Dad’s Favorite Gift

Dad’s Favorite Gift

The difficulties of parenting surprise even the best of moms and dads. We begin our parenting life staring into the eyes of our little one, believing that we know the journey that lies ahead. We will teach them all that matters to us, and they will, in turn, grow up into the wonderful adult that we had imagined. Sadly, and surprisingly, time ticks away and the next thing we know, most of what we had hoped for didn’t happen after all.

Disappointment does not escape anyone. The question is, what do we do with this knowledge of reality? I will tell you what I did. When my dad was seventy-five years old and I was forty-one years old, I had had just enough parenting experience to realize something; at this stage of my dad’s life, he did not need to hear anything he did wrong as a parent. He needed to know all the good he did, and he needed to know that I felt only gratitude for him.
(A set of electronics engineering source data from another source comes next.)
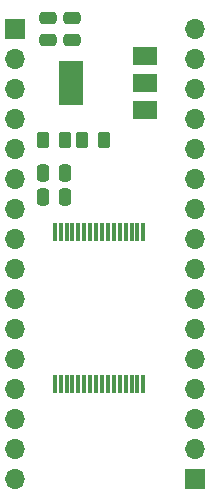
<source format=gbr>
%TF.GenerationSoftware,KiCad,Pcbnew,(6.0.5)*%
%TF.CreationDate,2022-12-17T16:59:51+01:00*%
%TF.ProjectId,DS1245Y_FRAM,44533132-3435-4595-9f46-52414d2e6b69,rev?*%
%TF.SameCoordinates,Original*%
%TF.FileFunction,Soldermask,Top*%
%TF.FilePolarity,Negative*%
%FSLAX46Y46*%
G04 Gerber Fmt 4.6, Leading zero omitted, Abs format (unit mm)*
G04 Created by KiCad (PCBNEW (6.0.5)) date 2022-12-17 16:59:51*
%MOMM*%
%LPD*%
G01*
G04 APERTURE LIST*
G04 Aperture macros list*
%AMRoundRect*
0 Rectangle with rounded corners*
0 $1 Rounding radius*
0 $2 $3 $4 $5 $6 $7 $8 $9 X,Y pos of 4 corners*
0 Add a 4 corners polygon primitive as box body*
4,1,4,$2,$3,$4,$5,$6,$7,$8,$9,$2,$3,0*
0 Add four circle primitives for the rounded corners*
1,1,$1+$1,$2,$3*
1,1,$1+$1,$4,$5*
1,1,$1+$1,$6,$7*
1,1,$1+$1,$8,$9*
0 Add four rect primitives between the rounded corners*
20,1,$1+$1,$2,$3,$4,$5,0*
20,1,$1+$1,$4,$5,$6,$7,0*
20,1,$1+$1,$6,$7,$8,$9,0*
20,1,$1+$1,$8,$9,$2,$3,0*%
G04 Aperture macros list end*
%ADD10RoundRect,0.250000X-0.475000X0.250000X-0.475000X-0.250000X0.475000X-0.250000X0.475000X0.250000X0*%
%ADD11RoundRect,0.250000X-0.262500X-0.450000X0.262500X-0.450000X0.262500X0.450000X-0.262500X0.450000X0*%
%ADD12RoundRect,0.250000X-0.250000X-0.475000X0.250000X-0.475000X0.250000X0.475000X-0.250000X0.475000X0*%
%ADD13RoundRect,0.075000X-0.075000X0.700000X-0.075000X-0.700000X0.075000X-0.700000X0.075000X0.700000X0*%
%ADD14R,2.000000X1.500000*%
%ADD15R,2.000000X3.800000*%
%ADD16R,1.700000X1.700000*%
%ADD17O,1.700000X1.700000*%
G04 APERTURE END LIST*
D10*
%TO.C,C2*%
X54102000Y-50358000D03*
X54102000Y-52258000D03*
%TD*%
D11*
%TO.C,R16*%
X56999500Y-60706000D03*
X58824500Y-60706000D03*
%TD*%
D12*
%TO.C,C4*%
X53660000Y-63500000D03*
X55560000Y-63500000D03*
%TD*%
D13*
%TO.C,U2*%
X62170000Y-68505000D03*
X61670000Y-68505000D03*
X61170000Y-68505000D03*
X60670000Y-68505000D03*
X60170000Y-68505000D03*
X59670000Y-68505000D03*
X59170000Y-68505000D03*
X58670000Y-68505000D03*
X58170000Y-68505000D03*
X57670000Y-68505000D03*
X57170000Y-68505000D03*
X56670000Y-68505000D03*
X56170000Y-68505000D03*
X55670000Y-68505000D03*
X55170000Y-68505000D03*
X54670000Y-68505000D03*
X54670000Y-81355000D03*
X55170000Y-81355000D03*
X55670000Y-81355000D03*
X56170000Y-81355000D03*
X56670000Y-81355000D03*
X57170000Y-81355000D03*
X57670000Y-81355000D03*
X58170000Y-81355000D03*
X58670000Y-81355000D03*
X59170000Y-81355000D03*
X59670000Y-81355000D03*
X60170000Y-81355000D03*
X60670000Y-81355000D03*
X61170000Y-81355000D03*
X61670000Y-81355000D03*
X62170000Y-81355000D03*
%TD*%
D10*
%TO.C,C1*%
X56134000Y-50358000D03*
X56134000Y-52258000D03*
%TD*%
D12*
%TO.C,C3*%
X53660000Y-65532000D03*
X55560000Y-65532000D03*
%TD*%
D14*
%TO.C,U1*%
X62332000Y-58180000D03*
D15*
X56032000Y-55880000D03*
D14*
X62332000Y-55880000D03*
X62332000Y-53580000D03*
%TD*%
D11*
%TO.C,R15*%
X53697500Y-60706000D03*
X55522500Y-60706000D03*
%TD*%
D16*
%TO.C,J1*%
X51308000Y-51308000D03*
D17*
X51308000Y-53848000D03*
X51308000Y-56388000D03*
X51308000Y-58928000D03*
X51308000Y-61468000D03*
X51308000Y-64008000D03*
X51308000Y-66548000D03*
X51308000Y-69088000D03*
X51308000Y-71628000D03*
X51308000Y-74168000D03*
X51308000Y-76708000D03*
X51308000Y-79248000D03*
X51308000Y-81788000D03*
X51308000Y-84328000D03*
X51308000Y-86868000D03*
X51308000Y-89408000D03*
%TD*%
D16*
%TO.C,J2*%
X66548000Y-89408000D03*
D17*
X66548000Y-86868000D03*
X66548000Y-84328000D03*
X66548000Y-81788000D03*
X66548000Y-79248000D03*
X66548000Y-76708000D03*
X66548000Y-74168000D03*
X66548000Y-71628000D03*
X66548000Y-69088000D03*
X66548000Y-66548000D03*
X66548000Y-64008000D03*
X66548000Y-61468000D03*
X66548000Y-58928000D03*
X66548000Y-56388000D03*
X66548000Y-53848000D03*
X66548000Y-51308000D03*
%TD*%
M02*

</source>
With this revelation, I created what I believe is a gift that every parent deserves. I began thinking about how much food was involved in the good memories of life. I began to gather stories of times spent with my dad and the food that helped create those good memories. I wanted to do just a little bit more than simply tell the story of our times together; I decided to add to these stories the lessons I had learned from my dad when we were together. From my gratitude grew a box of memories, associated with food but inspired by the lessons learned from a father.

Because my dad did not live in the same state as I did, my gift would need to be mailed. I drove around gathering up all the food I needed to mail, and then I wrote the stories. I began my gift with a letter of explanation, part of which said, “My gift to you this day is a special way of saying ‘Thanks for the memories.’ In this box is a sampling of foods that I associate with you and the good memory that lingers with them still. Love to you, Amos.”

One of my stories began “All of my memories, at any stage of my life, of going to the movies with you, are wonderful. One important lesson in life stands out thoughhonesty. I remember when I reached the age of twelve and the price of a movie ticket for me went up. Needless to say, I certainly did not look twelve years old, nor did anyone at the movie theatre think so. Every time we’d go to buy my ticket, they would guess me as a “child.” You would always correct them and tell them how old I really was. Your simple and direct honesty set a very strong example of integrity and I desired to be just like you.”

Another story reads “We usually think of a ‘security blanket’ as some kind of tangible object. For me, one of my most treasured ‘security blankets’ was the twelve years that I spent on the ice, looking through the Plexiglass and seeing you in the coffee shop, eating toast and jelly, exactly at the same time every morning. I doubt you knew the value of what you were giving me nor the magnitude of the positive effect it would have on my life. As a mother today, my most important daily goal is to simply be there––always––at the same time––each day––just as my dad was, in the coffee shop.”

If you are fortunate enough to have one or both of your parents still around, I hope you will take the time to share your food memories and maybe a lesson or two that you learned while spending time together. Let them know that they did something right––that their hard work paid off and that you not only appreciate all they did for you, but that you learned from them as well. If your parents are no longer with you, write down the stories anyway for future generations to learn from.

After receiving my gift in the mail and reading all the stories, my dad called to tell me that “this is the best gift I have ever received in my whole life.” At that moment, I realized that my gift to him turned out to be equally as valuable to me; I had made my dad feel like a successful parent, and in turn, I felt like a successful daughter.